Predictive policing crime prevention software successful for APD

PredPol allows officers to focus on the most likely locations for specific crimes at certain times of the day
3682

Atlanta Police Lieutenant LeAnne Browning recalls her days as a patrol officer. “Our lieutenants would say, ‘Okay, I want you to look at the beat books so you can know what’s out there on your beat.’ Well, the beat books are like this thick with reports,” she says, holding her hands a couple of feet apart. “And you’d sit there and thumb through it all, and there was no time because they were then kicking you out of the precinct to handle calls.” She pauses before pointing to her computer screen. “That’s the old way of doing things. This­—it’s right here.”

Illustration by R. Kikuo Johnson
Illustration by R. Kikuo Johnson

“This” refers to PredPol, or predictive policing crime prevention software, which the city has been using since November 2013 and which Mayor Kasim Reed touted in a Wall Street Journal op-ed as the kind of innovation that makes cities “ascendant.”

To use the system, officers input basic queries—location, type of crime, and time of day—and, based on crime report data, PredPol’s web app returns maps overlaid with 500-square-foot boxes detailing the most likely locations for specific crimes at certain times of day. Want to focus on burglaries or auto theft? You can. Want to include gun crime? You can do that, too—without having to plow through stacks of printouts.

Officers then increase the frequency of patrols in potential trouble spots. “If you have a box on your beat, we want you to be in that box as much as you can [while] not neglecting any other hot spots that you may know of or calls,” says Browning.

The Atlanta Police Department is ready to call PredPol a success. Before fully integrating the program, the force instituted a 90-day pilot, using it in two of APD’s six zones. By the end of the testing, crime had dropped noticeably in those two zones compared with the benchmark of the previous year. Browning cautions against attributing that drop entirely to PredPol, but readily acknowledges that it made a huge difference.

The security software, which melds with the city’s Video Integration Center surveillance system, is certainly futuristic—with just a hint of Minority Report—but Carlos Campos, APD director of public affairs, stresses the importance of old-school patrolling. “I doubt we’ll ever find a substitute for that, just good old-fashioned shoe leather,” he says.
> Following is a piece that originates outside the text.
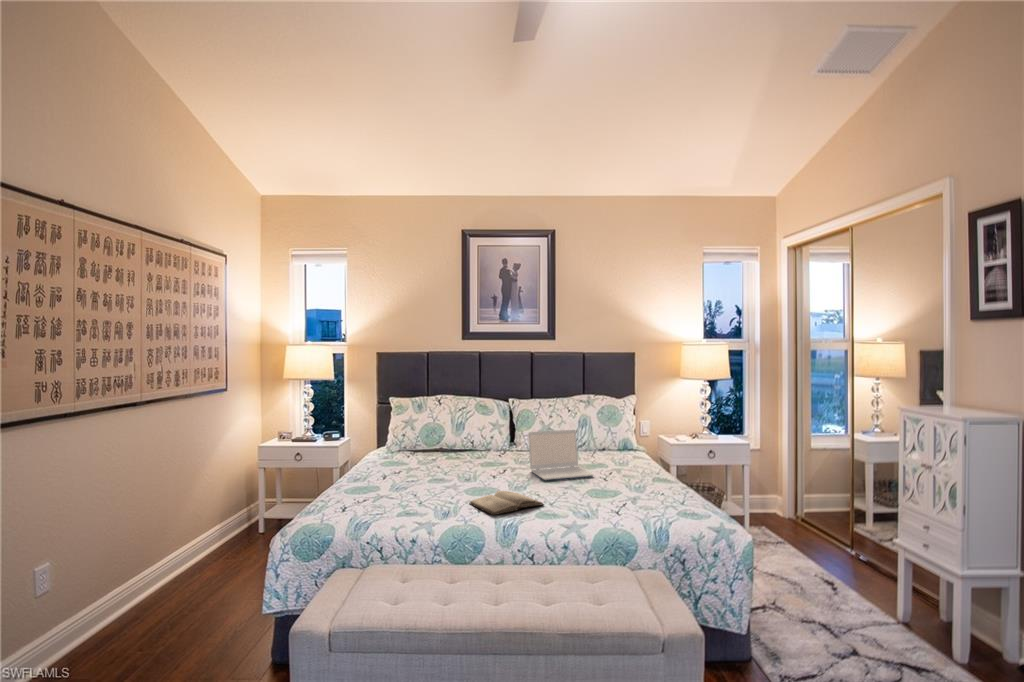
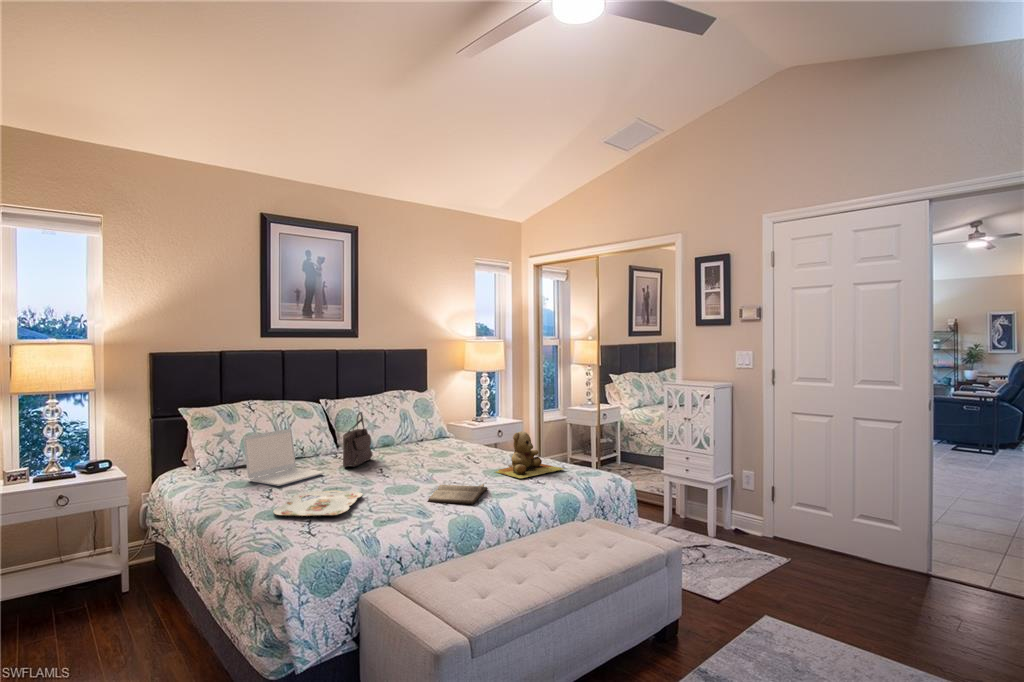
handbag: none [481,413,520,462] -> present [343,412,373,467]
laptop: present [528,430,594,480] -> present [244,429,324,486]
teddy bear: none [592,450,674,503] -> present [496,431,564,478]
serving tray: none [352,475,438,497] -> present [273,490,363,516]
APD is not the first—or only—metro area force to use PredPol. Norcross, which rolled out the software in August 2013, reports similar success: Captain Bill Grogan says Norcross saw a 20 percent decrease in crimes analyzed by PredPol, “most likely” due to predictive policing. Marietta is checking into a PredPol contract, and though Roswell doesn’t use real-time crime analytics yet, Master Police Officer Zachary Frommer says the suburb is looking to “expand our capabilities in this area.”

PredPol has its share of skeptics, including former Georgia congressman Bob Barr, who now is president of Liberty Guard, which advocates for privacy. PredPol brings a “serious threat to individual liberty,” he says. “It is important that local enforcement be transparent in their use of this and similar technology.”

Screenshot of an APD PredPol screen. The boxes are areas identified as places where crime is likely to occur next.

Courtesy APD

The science behind PredPol
California-based PredPol was founded on the theory that earthquake-predicting analytics could be applied to crime. Earthquakes are related to topography—more likely near fault lines—and also to each other. “It turns out that crime is very much the same thing,” says cofounder and chief of research and development Jeff Brantingham, also a professor of anthropology at the University of California, Los Angeles. He uses high schools as an example of a fault-like feature in city crime: “A high school has a standing crop of young men ages fourteen to seventeen, and what do we know about young men ages fourteen to seventeen? They get into trouble. They will generate crime, and therefore, high schools are sort of a built-in feature of the environment that tends to generate crime in and around that area.”

As for aftershocks, he points to the law enforcement concept of repeat victimization. If a house is broken into, chances of a next-day burglary go up. Not only that, but neighbors are more at risk. “The offender can map what was successful for them in your house to your neighbor’s house with very little added cost,” Brantingham says.